Neutrophils are well-known for their innate capacities to execute oxidative bursts, causing oxidative damage to surrounding cells/tissues. Unsurprisingly, most previously identified neutrophil-triggered tumor cell-killing primarily relies on neutrophils’ production of reactive oxidants. Several byproducts (e.g., hypochlorous acid, HOCl) generated via the neutrophilic MPO−H₂O₂−Cl⁻ cascade, has been proposed to play a role in neutrophil-mediated tumor cytotoxicity. A study revealed that H₂O₂ generated in the neutrophilic oxidase cascade can directly instigate tumor cell death via the H₂O₂-activated nonselective cation channel—transient receptor potential cation channel subfamily M member 2 (TRPM2)—resulting in TRPM2-facilitated uncontrolled Ca²⁺ influx into tumor cells and subsequent tumor cell death. Neutrophils also execute tumor cytotoxicity via transfer of neutrophilic MPO into tumor cells, which in turn leads to aberrant intracellular accumulation of lipid ROS and eventual tumor cell ferroptosis. Moreover, neutrophils can also generate other tumor-cytotoxic factors, such as tumor necrosis factor-related apoptosis-inducing ligand (TRAIL), to instigate tumor apoptotic cell death.

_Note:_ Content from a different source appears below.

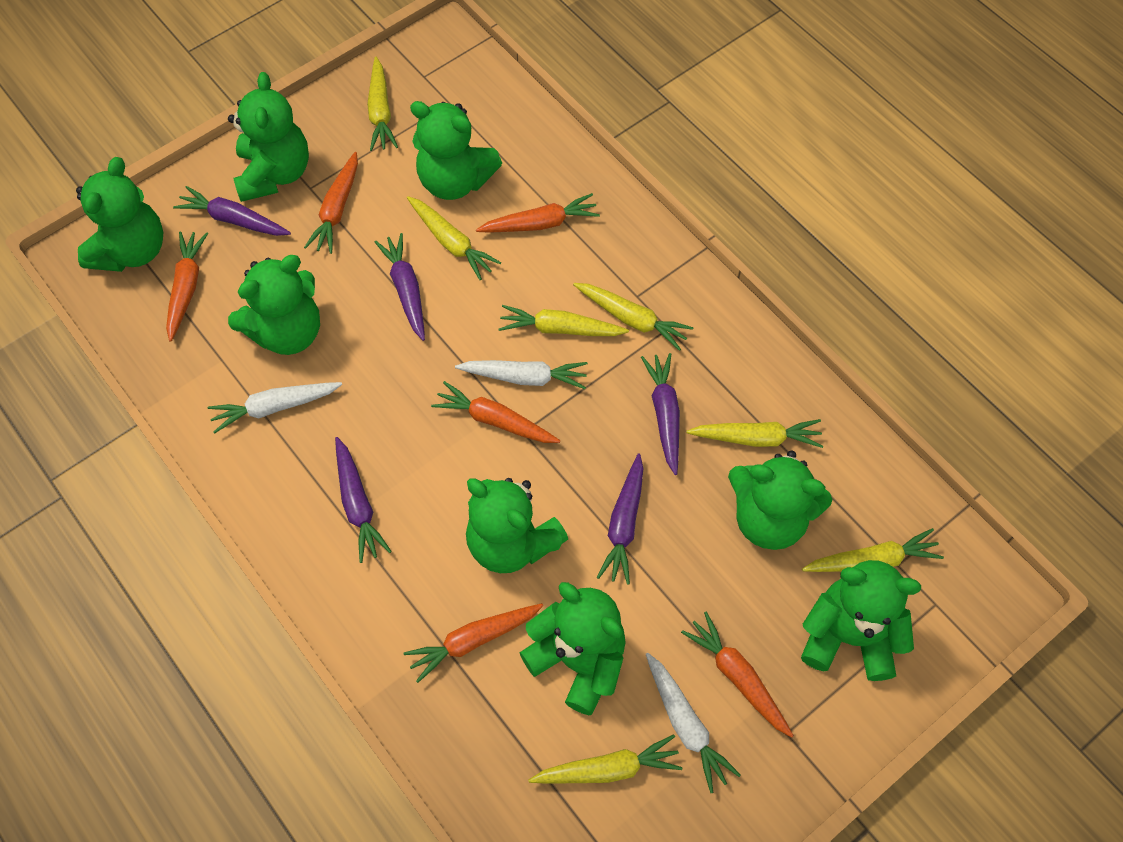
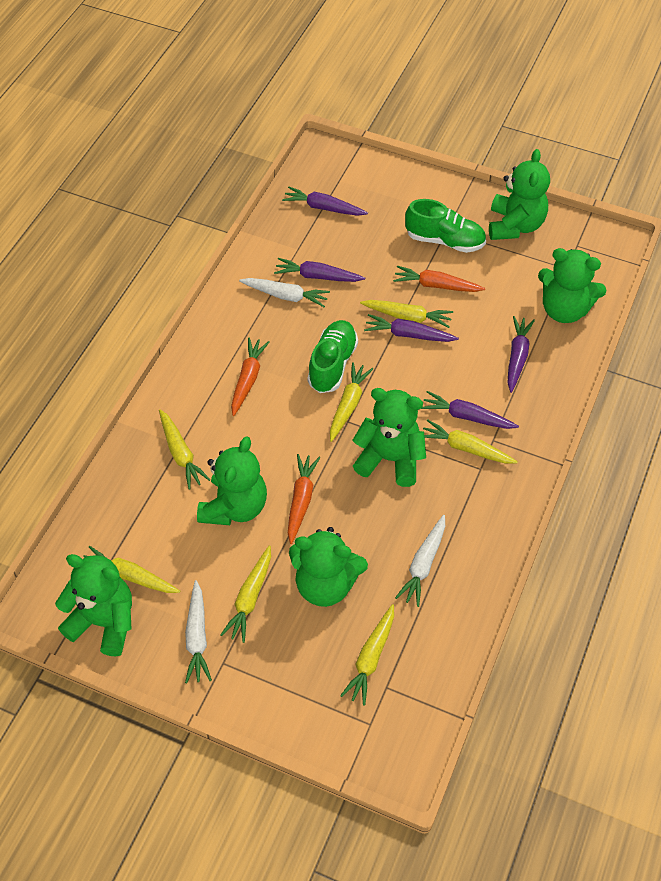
green shoe: none = 0 -> [308,320,358,393] [405,199,486,253] = 2
green teddy bear: [76,157,163,272] [228,72,309,202] [228,255,320,355] [410,101,502,200] [466,478,568,573] [519,582,626,715] [728,450,832,550] [801,560,921,681] = 8 -> [55,554,132,656] [197,437,267,525] [289,527,368,607] [352,388,426,487] [489,149,550,240] [538,248,606,323] = 6
orange carrot: [166,231,208,342] [304,152,358,254] [404,603,543,683] [431,381,560,443] [476,193,600,233] [681,612,794,738] = 6 -> [231,338,269,416] [288,454,320,544] [393,266,485,292] = 3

Neutrophils’ capacities to generate tumor-cytotoxic materials depend on physical contact between neutrophils and tumor cells mediated by neutrophilic cathepsin G (CTSG) and receptor for advanced glycation end products (RAGE). Additionally, neutrophils are capable of triggering tumor cytotoxicity indirectly by causing damage or metabolic disturbances to tumor cells, such as 1) detachment of neoplastically-transformed epithelial cells in a neutrophilic NADPH oxidase-mediated manner, 2) competitive consumption of oxygen in the tumor microenvironment to augment hypoxic stress, and 3) NETs-facilitated vascular damage, leading to thrombosis and obstruction of blood flow, further magnifying hypoxia and nutrient deprivation among tumor cells.